US policy under Biden
Few expect much change in US policy. In particular, Biden would need to be very resolute indeed to challenge a bipartisan consensus that the US must keep its military presence in Syria which as much as sanctions punishes the innocent Syria people for the perceived sins of their leaders by depriving them of access to their own oil and grain and keeping the country divided. Sanctions on the other hand are one area where it seems the incoming administration may not be averse to considering fresh options.
One approach being touted is gradual sanctions relief tied to a menu of concessions by the government. Such an approach would be doomed to failure as the concessions sought would inevitably drag the government down a path to submission and its own demise, and would therefore never get past first base.
There is pressure, however, on an administration which has claims to show more humanitarian concern than its predecessor, especially in a time of Covid, to do something to alleviate civilian suffering. One suggestion has been to take secondary sanctions off the table. These might permit non-US firms to resume provision of spare parts and medicines, for example.
It would hardly be bold to predict little or no movement in 2021. The re-election of the President may serve to reinforce a sense of the futility of attempts at regime change or ‘seeking justice’ (which amounts to the same thing).
It will take more than that, however, to induce Erdogan and Biden to alter a course which amounts to little more than preserving the current volatile status quo in order to spite Assad, Russia and Iran.
Sanctions relief if it comes will be marginal and do little to improve the miserable lot of most Syrians. Refugees will continue to fester in their camps. ISIS will get stronger. Political talks under UN auspices are probably past their sell by date and may not even resume. The official FCO line that it looks to Syria to proceed down the Geneva talks path towards ‘transition’ before sanctions relief could even be considered looks increasingly like a cynical formula for indefinite stasis.
The more promising possibility of movement on the Iran nuclear file might conceivably open up new perspectives, though this is a long shot and matters may evolve in ways not currently easy to foresee.
The Americans themselves profess keenness to discuss what they call Iran’s ‘regional behaviour,’ and how realistic would that be with no quid pro quo to offer? What after all would be more logical than for the US to withdraw from Syria and halt its economic warfare in return for Iran withdrawing its forces?

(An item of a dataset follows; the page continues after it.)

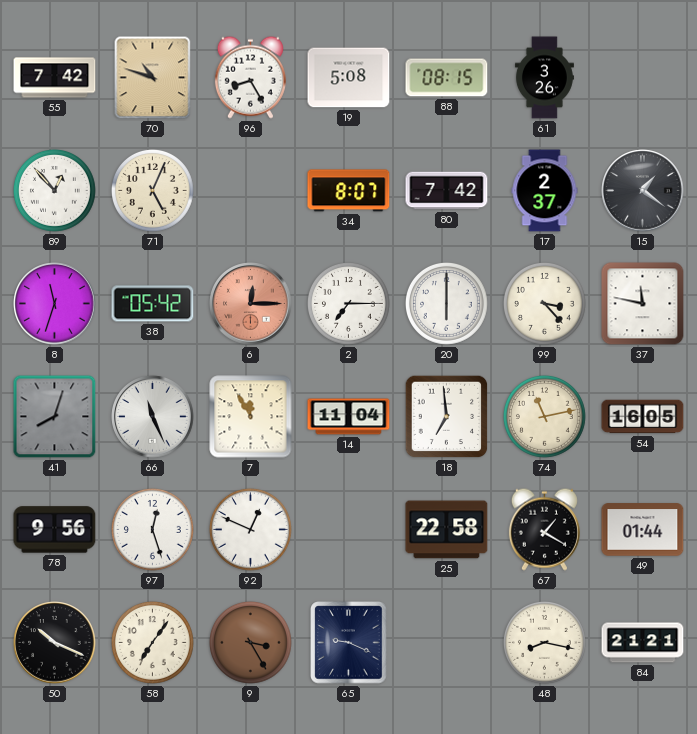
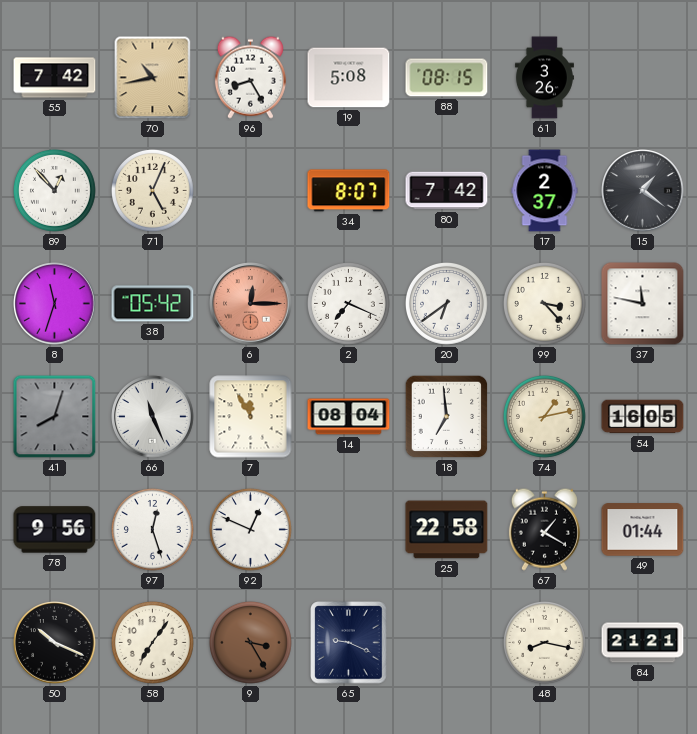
70: 10:48 -> 10:43
2: 7:15 -> 7:19
20: 6:00 -> 6:39
14: 11:04 -> 08:04
74: 11:13 -> 1:13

Such a common sense approach, however, would be unlikely to commend itself to the hard ball players in Washington, at least not until they were beginning to experience some pain as a result of their policies.

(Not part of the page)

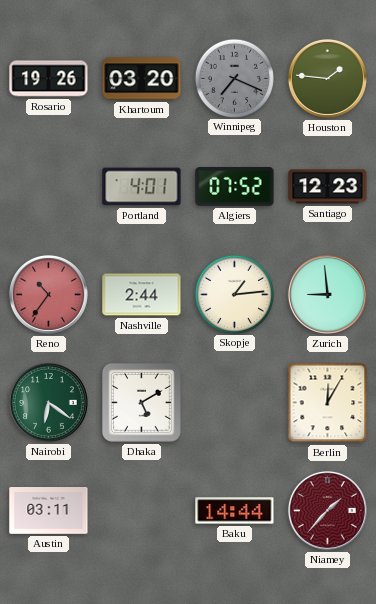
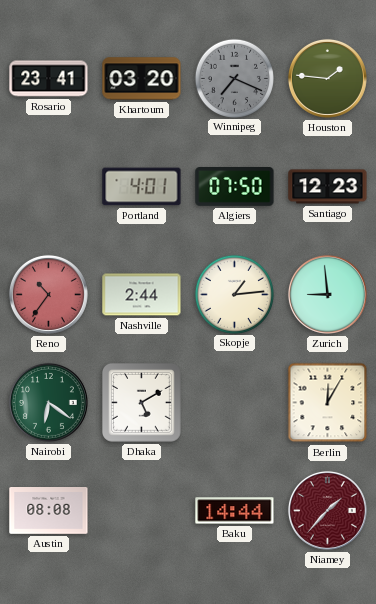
Rosario: 19:26 -> 23:41
Algiers: 07:52 -> 07:50
Austin: 03:11 -> 08:08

Some significant unrest in the Kurdish-dominated areas might create such pain, and that is the area which will probably bear the closest watching over the next year, rather than the Turkish-dominated areas where the Turks have no obvious Achilles heel other than the small Afrin pocket, with its Kurdish population, or any nebulous political negotiations.

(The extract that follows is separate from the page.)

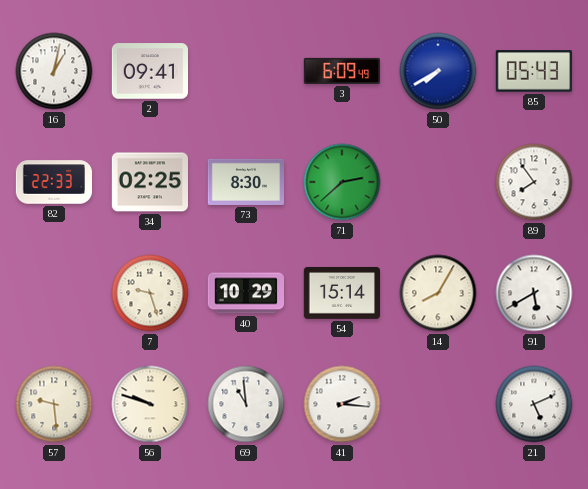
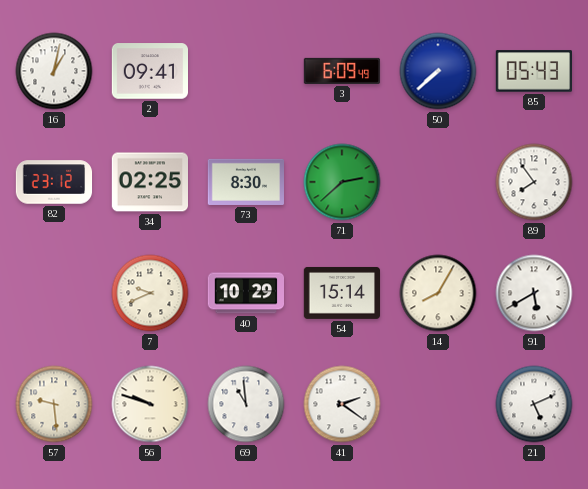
50: 7:40 -> 7:38
82: 22:33 -> 23:12
7: 9:27 -> 9:41
41: 2:16 -> 2:21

It may even be that with Iran broadening its military footprint in North East Syria, a failure to renew the nuclear agreement could lead to Iran losing its current incentive not to rock the boat with the US and instead indulge in some more ‘behaviour’ in a region of Syria currently seen by some possibly complacent US policy-makers as a gift that keeps on giving.
At all events Syria will no doubt continue to be the cockpit in which regional rivalries play out, compounding the difficulties of domestic conflict.”